Note: This article is as of Sonicwall Firmware version: SonicOS Enhanced 5.8.1.4-43o
I’ve been spending the last couple days on and off getting familiar with Sonicwall VoIP features. since there are lot of Sonicwall devices in the field you most likely are going to meet up with one sooner or later. (and this will only get worse with Dell’s acquisition of Sonicwall) (grin) Another challenge is that most Sonicwall engineers are not spending their days thinking about VoIP, much less Microsoft Lync and SIP over TCP. (smile)
What is a Good Way to “Ramp Up” understanding the Sonicwall NAT Configuration process?
This is the exact question I had. I’ve noticed that goggling seems to often return old Sonicwall HowTo’s that are a bit hard to follow since the older Sonicwall firmware is just a little different looking. I came across this short PDF manual that I think encapsulates doing simple tasks in Sonicwall well:
http://www.sonicwall.com/downloads/SonicWALL_TZ_210_Series_Getting_Started_Guide.pdf
Can Sonicwall do SIP ALG for Microsoft Lync? No.
The simple answer is that Sonicwall firewall VoIP features only work on SIP UDP traffic, not TCP traffic that Microsoft Lync uses. (This does not mean that Sonicwall will not work Lync, it just means that there is no need to try to use the Sonicwall VoIP features with Lync at this time.)
Want a source? Open this document and notice on page 15 that you can set another SIP signaling port if it is not the standard 5060…but only for UDP traffic…and Microsoft Lync uses TCP for signaling.
If you want to do some more reading about the Sonicwall VoIP module click here.
Why are Lync Calls Not Shown on the “Call Status” Screen?
The reason Lync calls are missing from the “Call Status” screen is because Sonicwall (as noted above) only displays UDP VoIP calls here and Microsoft Lync uses TCP for call signaling.
How Shall I Configure the the VoIP Settings Screen?
“SIP Transformations” is Sonicwall’s language for what many others call ALG. Should this be turned on or off?
Actually, it doesn’t matter at ALL how you set these items because Sonicwall firewalls can only do “Enable SIP Transformations” (aka ALG, or VoIP/SIP ALG) on UDP traffic and Lync only uses TCP.
So don’t sweat it and you can ignore all the dire warning on the on forum that tell you to turn these settings off. (grin) Well, just to be safe…let’s uncheck them. (just in case some future firmware upgrade does enable them)

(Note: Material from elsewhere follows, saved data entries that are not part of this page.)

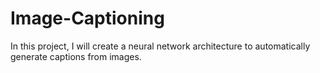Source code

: # Image-Captioning
In this project, I will create a neural network architecture to automatically generate captions from images.

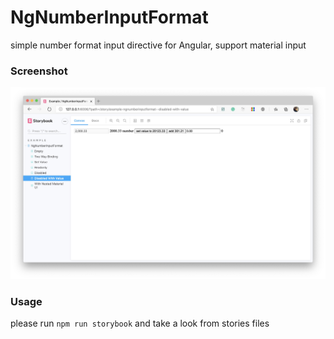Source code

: # NgNumberInputFormat

simple number format input directive for Angular, support material input

### Screenshot
![demo](./assets/demo.jpg)


### Usage
please run `npm run storybook` and take a look from stories files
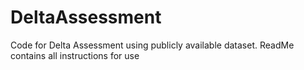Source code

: # DeltaAssessment
Code for Delta Assessment using publicly available dataset. ReadMe contains all instructions for use
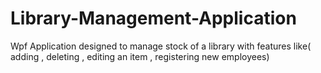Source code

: # Library-Management-Application
Wpf Application designed to manage stock of a library with features like( adding , deleting , editing an item , registering new employees)
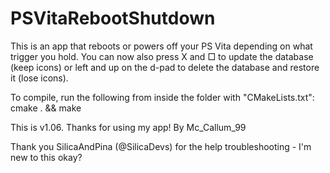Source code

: # PSVitaRebootShutdown
This is an app that reboots or powers off your PS Vita depending on what trigger you hold. You can now also press X and □ to update the database (keep icons) or left and up on the d-pad to delete the database and restore it (lose icons).

To compile, run the following from inside the folder with "CMakeLists.txt": 
cmake . && make

This is v1.06. 
Thanks for using my app! By Mc_Callum_99

Thank you SilicaAndPina (@SilicaDevs) for the help troubleshooting - I'm new to this okay?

- Enable Consistent NAT = Off/Unchecked
- Enable SIP Transformations = Off/Unchecked
[NOTE: If you are using a SIP trunk provider like Intelepeer you will want to make sure you let them know that you have ALG turned Off. They will change a setting on their side to compensate for this.]

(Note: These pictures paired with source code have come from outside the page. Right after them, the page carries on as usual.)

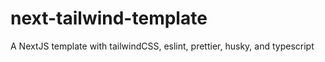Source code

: # next-tailwind-template
A NextJS template with tailwindCSS, eslint, prettier, husky, and typescript
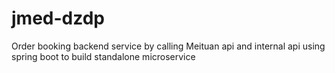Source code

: # jmed-dzdp
Order booking  backend service by calling Meituan api and internal api
using spring boot to build standalone microservice  
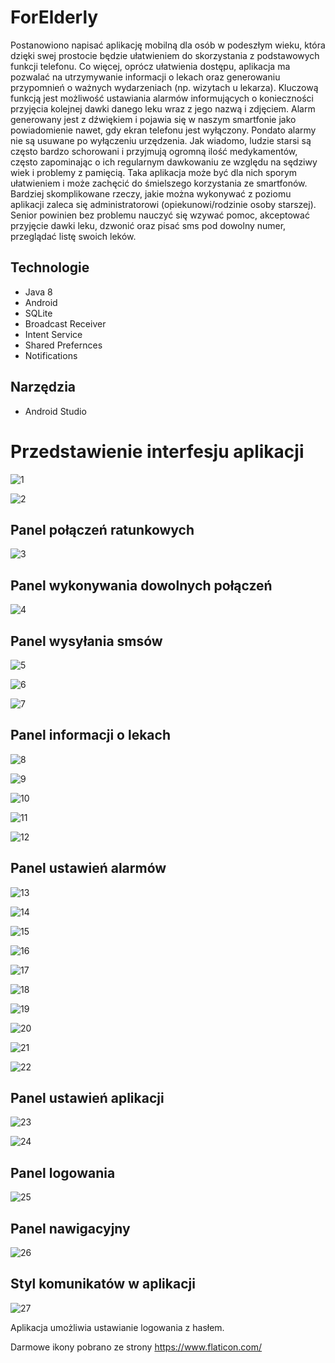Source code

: # ForElderly
Postanowiono napisać aplikację mobilną dla osób w podeszłym wieku,
która dzięki swej prostocie będzie ułatwieniem do skorzystania z podstawowych funkcji telefonu.
Co więcej, oprócz ułatwienia dostępu,
aplikacja ma pozwalać na utrzymywanie informacji o lekach
oraz generowaniu przypomnień o ważnych wydarzeniach (np. wizytach u lekarza).
Kluczową funkcją jest możliwość ustawiania alarmów informujących o konieczności przyjęcia kolejnej dawki
danego leku wraz z jego nazwą i zdjęciem.
Alarm generowany jest z dźwiękiem i pojawia się w naszym smartfonie jako powiadomienie nawet,
gdy ekran telefonu jest wyłączony. Pondato alarmy nie są usuwane po wyłączeniu urzędzenia.
Jak wiadomo, ludzie starsi są często bardzo schorowani i przyjmują ogromną ilość medykamentów,
często zapominając o ich regularnym dawkowaniu ze względu na sędziwy wiek i problemy z pamięcią.
Taka aplikacja może być dla nich sporym ułatwieniem i może zachęcić do śmielszego korzystania
ze smartfonów. Bardziej skomplikowane rzeczy, jakie można wykonywać z poziomu aplikacji zaleca się
administratorowi (opiekunowi/rodzinie osoby starszej).
Senior powinien bez problemu nauczyć się wzywać pomoc,
akceptować przyjęcie dawki leku, dzwonić oraz pisać sms pod dowolny numer,
przeglądać listę swoich leków. 

## Technologie
- Java 8
- Android
- SQLite
- Broadcast Receiver
- Intent Service
- Shared Prefernces
- Notifications

## Narzędzia
- Android Studio


# Przedstawienie interfesju aplikacji

![1](./img/1.png)

![2](./img/2.png)


## Panel połączeń ratunkowych

![3](./img/3.png)

## Panel wykonywania dowolnych połączeń

![4](./img/4.png)

## Panel wysyłania smsów

![5](./img/5.png)

![6](./img/6.png)

![7](./img/7.png)

## Panel informacji o lekach

![8](./img/8.png)

![9](./img/9.png)

![10](./img/10.png)

![11](./img/11.png)

![12](./img/12.png)

## Panel ustawień alarmów

![13](./img/13.png)

![14](./img/14.png)

![15](./img/15.png)

![16](./img/16.png)

![17](./img/17.png)

![18](./img/18.png)

![19](./img/19.png)

![20](./img/20.png)

![21](./img/21.png)

![22](./img/22.png)

## Panel ustawień aplikacji

![23](./img/23.png)

![24](./img/24.png)

## Panel logowania

![25](./img/25.png)

## Panel nawigacyjny

![26](./img/26.png)

## Styl komunikatów w aplikacji

![27](./img/27.png)


Aplikacja umożliwia ustawianie logowania z hasłem.


Darmowe ikony pobrano ze strony https://www.flaticon.com/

Is Sonicwall Planning to Add TCP Support to It’s VoIP Features?
According to this forum post harishs@sonicwall.com notes this:
”The Current Implementation of SIP Transformations only affects UDP and not TCP hence we cannot transform SIP over TCP. There is an Enhancement Filed for the same and can be expected in future. No ETA.”
In my opinion this is not urgent as Lync can work fine without Sonicwall SIP Transformations, but would show initiative on Sonicwall’s part.
Something Doesn’t Work Right and I’m on an Old Firmware, Do I Need to Upgrade?
Yes. This is a security device, if you aren’t up to date---you are not being responsible.
Can I Use Sonicwall AppFlow Monitor To Display Microsoft Lync Signaling and Media Traffic?
Absolutely. The Sonicwall AppFlow Monitor lets you easily setup a filter to show in realtime just the traffic you want to see: For example you can easily see SIP Trunk traffic from your Lync Mediation Server, or your Lync Edge Server traffic through your Sonicwall.
Below we have a screenshot of the AppFlow Monitor showing the traffic to a Lync Mediation Server. As you can see, at first there was merely SIP signaling traffic, then 1 SIP trunk call and then after a bit a 2nd SIP trunk call. At any time you can hover over the traffic types (lower left corner of chart) to get how much traffic is passing using that port/ports.)
How to Setup 1 to 1 NAT?
This is a blog post all in itself. Watch for a post coming…
Does Microsoft Lync Work with Sonicwall?
Bottom Line: Sonicwall and Lync work together just fine, but you need to understand both well.
Sonicwall will do 1 to 1 NAT’s just fine. Sonicwall currently does not do ALG but Lync Certified SIP trunk providers should be able to configure their side to avoid the need for ALG on your firewall. The biggest take away is that Sonicallwall VoIP features do not work on TCP traffic at this time.